Tuesday, March 17, 2020

The New Yorkers Are Coming! Migration Into Philadelphia From Nearby Cities Continues to Rise

CoStar released its market update video outlining the top five trends in Philadelphia’s apartment market heading into 2020 a few weeks ago. One of the key trends the video highlighted was the continued migration of college-educated renters into Philadelphia’s urban core.

Without these inflows, Philadelphia’s apartment occupancy rate wouldn’t be able to remain in healthy standing, given the record totals of new construction the market is now seeing.
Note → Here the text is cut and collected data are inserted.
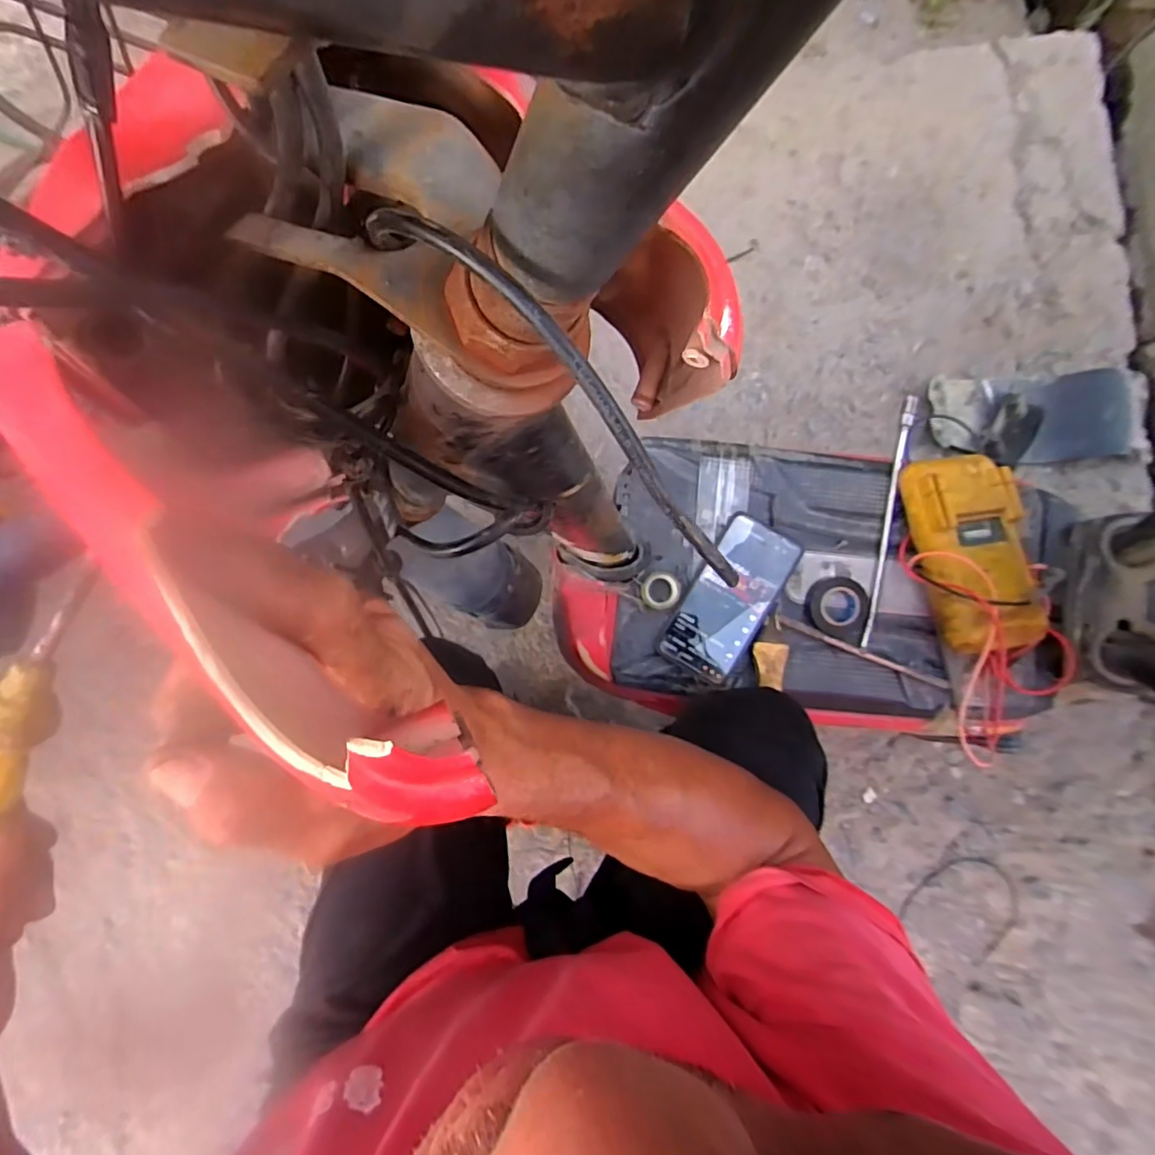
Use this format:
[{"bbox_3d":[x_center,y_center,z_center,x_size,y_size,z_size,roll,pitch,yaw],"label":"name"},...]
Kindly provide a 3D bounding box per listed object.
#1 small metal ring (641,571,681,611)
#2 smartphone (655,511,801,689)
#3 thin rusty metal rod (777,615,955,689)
[{"bbox_3d":[0.083,0.013,0.587,0.038,0.009,0.037,0,86,-1],"label":"small metal ring"},{"bbox_3d":[0.152,0.019,0.587,0.079,0.015,0.163,30,89,11],"label":"smartphone"},{"bbox_3d":[0.286,0.075,0.591,0.184,0.012,0.009,22,86,0],"label":"thin rusty metal rod"}]

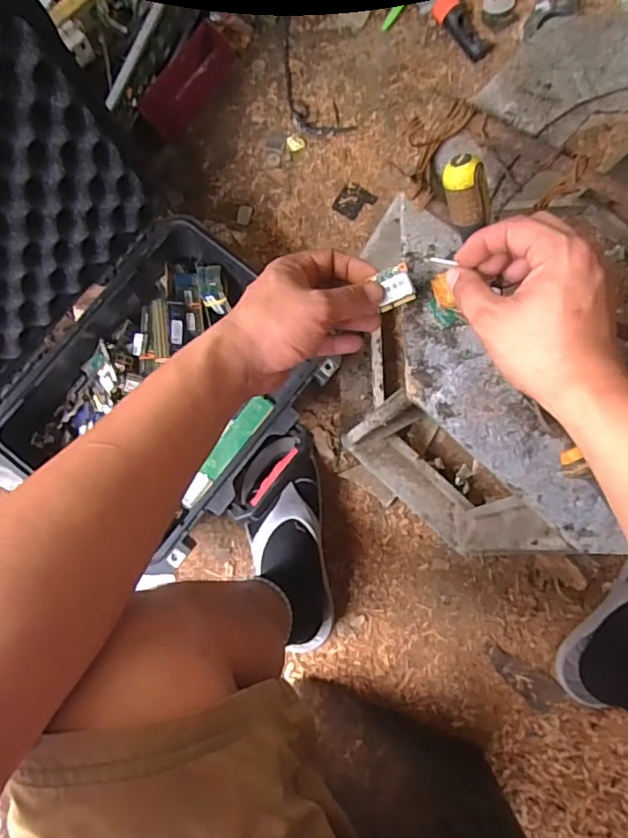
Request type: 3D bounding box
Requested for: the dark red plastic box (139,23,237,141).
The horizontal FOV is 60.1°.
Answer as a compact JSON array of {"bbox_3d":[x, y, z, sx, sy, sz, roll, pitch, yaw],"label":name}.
[{"bbox_3d":[-0.180,-0.489,0.789,0.065,0.025,0.165,34,89,4],"label":"dark red plastic box"}]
This means it’s important for investors to understand where Philly’s new residents are coming from and what’s driving them to the city in the first place.

While its reporting data is lagged by a few years, the Census Bureau’s County-to-County migration flows dataset is the best source for answering these questions. It shows that just in the past 10 years, there’s been a sea change in terms of migration patterns in and out of Philadelphia in a way that many nationally focused investors still don’t fully understand or appreciate.

During the early years coming out of the last recession, more Philadelphia residents left the city for New York City than vice versa. They left in search of better jobs, higher wages, more lively bars and restaurants, and they were whiling to tolerate New York’s higher cost of living as part of the trade-off.

But as the cost of living in New York has skyrocketed, and Philadelphia’s nightlife has begun to flourish, these migration flows have completely switched. The number of residents moving from New York City to Philadelphia is rising, and has begun to far surpass the number of residents moving in the opposite direction, which has been on the decline in recent years.

A similar trend holds for residents moving between the costly Washington, D.C., suburbs in Northern Virginia and Philadelphia.

Migration from the most expensive pockets of New England including cities such as Boston and Cambridge to Philadelphia are also on the rise, while fewer Philadelphians are moving in the opposite direction.


While cost of living differentials are driving these trends, there appears to be plenty of additional runway for Philadelphia’s migration inflows to continue. Average two-bedroom apartment rents in Boston and New York City range from $3,300 to $3,900 per month, twice Philly’s average rate of $1,700. Meanwhile, the gap in home prices between Philly and its regional competitors is even wider.

From an investor’s perspective, Philadelphia’s growing inflows provide much needed support for apartment leasing. Local millennials are increasingly buying homes, which has kept the metropolitan area’s homeownership rate rising slowly since 2018. But new migrants into the city are more likely to rent. According the most recent U.S. census, 72% of residents who moved into Philadelphia from outside the state during 2018 moved into renter-occupied households during their first year.